=== ASSIGNMENT ===
Your output is the line containing "spodnjo mejo iskalnega prostora \\" plus all lines after it to the end of the records, reproduced exactly, with nothing else.

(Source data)

>>>>>

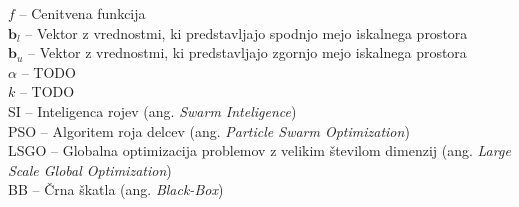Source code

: $f$ -- Cenitvena funkcija \\
$\mathbf{b}_{l}$ -- Vektor z vrednostmi, ki predstavljajo spodnjo mejo iskalnega prostora \\
$\mathbf{b}_{u}$ -- Vektor z vrednostmi, ki predstavljajo zgornjo mejo iskalnega prostora \\
$\alpha$ -- TODO \\
$k$ -- TODO \\
SI -- Inteligenca rojev (ang. \textit{Swarm Inteligence}) \\
PSO -- Algoritem roja delcev (ang. \textit{Particle Swarm Optimization}) \\
LSGO -- Globalna optimizacija problemov z velikim številom dimenzij (ang. \textit{Large Scale Global Optimization}) \\
BB -- Črna škatla (ang. \textit{Black-Box}) \\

<<<<<

=== RESPONSE BOX ===
$\mathbf{b}_{l}$ -- Vektor z vrednostmi, ki predstavljajo spodnjo mejo iskalnega prostora \\
$\mathbf{b}_{u}$ -- Vektor z vrednostmi, ki predstavljajo zgornjo mejo iskalnega prostora \\
$\alpha$ -- TODO \\
$k$ -- TODO \\
SI -- Inteligenca rojev (ang. \textit{Swarm Inteligence}) \\
PSO -- Algoritem roja delcev (ang. \textit{Particle Swarm Optimization}) \\
LSGO -- Globalna optimizacija problemov z velikim številom dimenzij (ang. \textit{Large Scale Global Optimization}) \\
BB -- Črna škatla (ang. \textit{Black-Box}) \\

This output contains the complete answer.